InnovationEx, Innovation Experience, is hosted by NACHC’s Center for Community Health Innovation. In 2023, it was hosted as a pre-conference to FOM/IT. With over 100 attendees and 50+ organizations represented, it was a packed day that focused on convening health center innovators to help take innovation to the next level – operationalizing it and sustaining it for the future.
You walk into a room, and you are instantly greeted by innovators from across the nation. This could be the start of a joke, but this was my sentiment as I walked into NACHC’s inaugural InnovationEx 2023.
As innovators we often enter rooms prepared for battles we didn’t yet know existed. We know our ideas will be questioned, our methods doubted, but we are thankful each time because we know the work health centers do impact millions, to be exact over 31.5 million people. So, it feels very different to walk into a room and wonder: “what other amazing ideas will I be exposed to today?”

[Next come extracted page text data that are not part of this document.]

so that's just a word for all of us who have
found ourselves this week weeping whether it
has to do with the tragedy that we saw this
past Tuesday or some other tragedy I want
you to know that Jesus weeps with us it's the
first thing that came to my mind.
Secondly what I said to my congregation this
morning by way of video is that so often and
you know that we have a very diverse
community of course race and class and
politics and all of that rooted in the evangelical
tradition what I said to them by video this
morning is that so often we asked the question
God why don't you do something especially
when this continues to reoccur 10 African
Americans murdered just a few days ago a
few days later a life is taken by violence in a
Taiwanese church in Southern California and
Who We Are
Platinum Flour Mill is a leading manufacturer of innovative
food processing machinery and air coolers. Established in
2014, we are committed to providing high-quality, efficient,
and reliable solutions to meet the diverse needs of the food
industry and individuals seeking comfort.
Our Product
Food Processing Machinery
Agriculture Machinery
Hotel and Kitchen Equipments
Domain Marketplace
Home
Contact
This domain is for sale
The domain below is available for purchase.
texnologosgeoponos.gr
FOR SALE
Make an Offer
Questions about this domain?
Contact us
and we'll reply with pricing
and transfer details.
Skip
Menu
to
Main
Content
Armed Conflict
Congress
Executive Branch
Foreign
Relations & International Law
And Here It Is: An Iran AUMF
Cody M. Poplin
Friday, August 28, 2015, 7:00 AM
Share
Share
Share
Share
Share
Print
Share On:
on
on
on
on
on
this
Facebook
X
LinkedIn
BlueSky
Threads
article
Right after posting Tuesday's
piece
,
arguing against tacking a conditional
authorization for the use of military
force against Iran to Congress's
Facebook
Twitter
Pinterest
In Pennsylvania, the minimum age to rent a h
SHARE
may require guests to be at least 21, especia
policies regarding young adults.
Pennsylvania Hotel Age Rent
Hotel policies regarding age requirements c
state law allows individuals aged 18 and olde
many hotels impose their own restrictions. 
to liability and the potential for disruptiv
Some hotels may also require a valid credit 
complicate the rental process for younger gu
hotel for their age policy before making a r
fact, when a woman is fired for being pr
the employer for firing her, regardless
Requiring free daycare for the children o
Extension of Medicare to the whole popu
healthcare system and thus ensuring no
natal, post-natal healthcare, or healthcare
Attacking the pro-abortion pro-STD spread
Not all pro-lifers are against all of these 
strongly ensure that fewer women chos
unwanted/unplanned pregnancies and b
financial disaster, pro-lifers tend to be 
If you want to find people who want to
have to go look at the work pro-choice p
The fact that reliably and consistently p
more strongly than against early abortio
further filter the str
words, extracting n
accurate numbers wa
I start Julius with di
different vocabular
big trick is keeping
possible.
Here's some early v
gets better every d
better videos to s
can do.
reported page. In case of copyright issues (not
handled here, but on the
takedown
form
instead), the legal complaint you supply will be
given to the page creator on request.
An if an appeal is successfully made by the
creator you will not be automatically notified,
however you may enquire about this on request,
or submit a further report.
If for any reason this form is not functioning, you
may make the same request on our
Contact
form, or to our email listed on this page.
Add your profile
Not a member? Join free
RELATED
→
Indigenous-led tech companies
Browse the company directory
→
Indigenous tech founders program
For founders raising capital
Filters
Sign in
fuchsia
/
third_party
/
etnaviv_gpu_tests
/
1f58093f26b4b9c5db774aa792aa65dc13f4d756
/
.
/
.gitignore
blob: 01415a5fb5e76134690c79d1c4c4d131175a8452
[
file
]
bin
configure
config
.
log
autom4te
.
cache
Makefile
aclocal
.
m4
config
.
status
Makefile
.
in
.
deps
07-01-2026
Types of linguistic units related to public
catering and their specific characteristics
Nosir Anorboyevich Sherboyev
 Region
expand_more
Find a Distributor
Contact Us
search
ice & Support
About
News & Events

Through curated panels, discussions, and group activities NACHC’s Center for Community Health Innovation (CCHI) team sought to bring those ideas forward. And hearing the panels of experts walk through conversations on how to operationalize and sustain innovations for the future, some amazing points came to life.
Our panels shared that medical knowledge has expanded so exponentially that it doubles every 73 days. (Peter Densen, n.d.) To utilize innovation is no longer a question, but a necessity. Our panelists agreed with one health center innovator (Rich Bettini, Waianae Coast Comprehensive Health Center) that innovation moves at the speed of trust. And it is our role to be drivers of innovation and trust within our health centers, PCAs, and HCCNs.
Later in the day, when talking about sustaining innovations, Cecilia Corral talked about the need to “fall in love with the problem and date the solution”. The panel also shared amazing tools that could help sustain innovations in the long run, from flexibility and kindness to having a sound financial strategy plan and building a culture of innovation and experimentation.
But it wasn’t enough to listen from panelists, we listened to the people that maybe mattered the most – the audience. Those attending InnovationEx are some of the thought leaders in community health center innovation. Led by Brynn Kolada, from IDEO.org, the room came alive during our “creative tensions” exercise.
We debated three simple questions, that are so relevant to the conversation of innovation:
- Innovations have the best chance for long-term success when:
- Point A: there’s a centralized innovation unit driving it
- Point B: teams across the health center contribute to it
- Innovations have the best chance for long-term success when:
- Point A: several health centers work together on it simultaneously
- Point B: it starts within a single site and then spreads
- To foster more sustainable innovation, we need more investment and resources (beyond funding) in:
- Point A: workforce + workforce development
- Point B: technology.
It was an incredible honor to be in the room, to have listened to the amazing conversations happening that day, and to know that this is just the beginning of what is yet to come. It left me with a taste of “I want more,” and I cannot wait to see InnovationEx 2024! I hope you will be there, and that together we will continue to shape what comes next.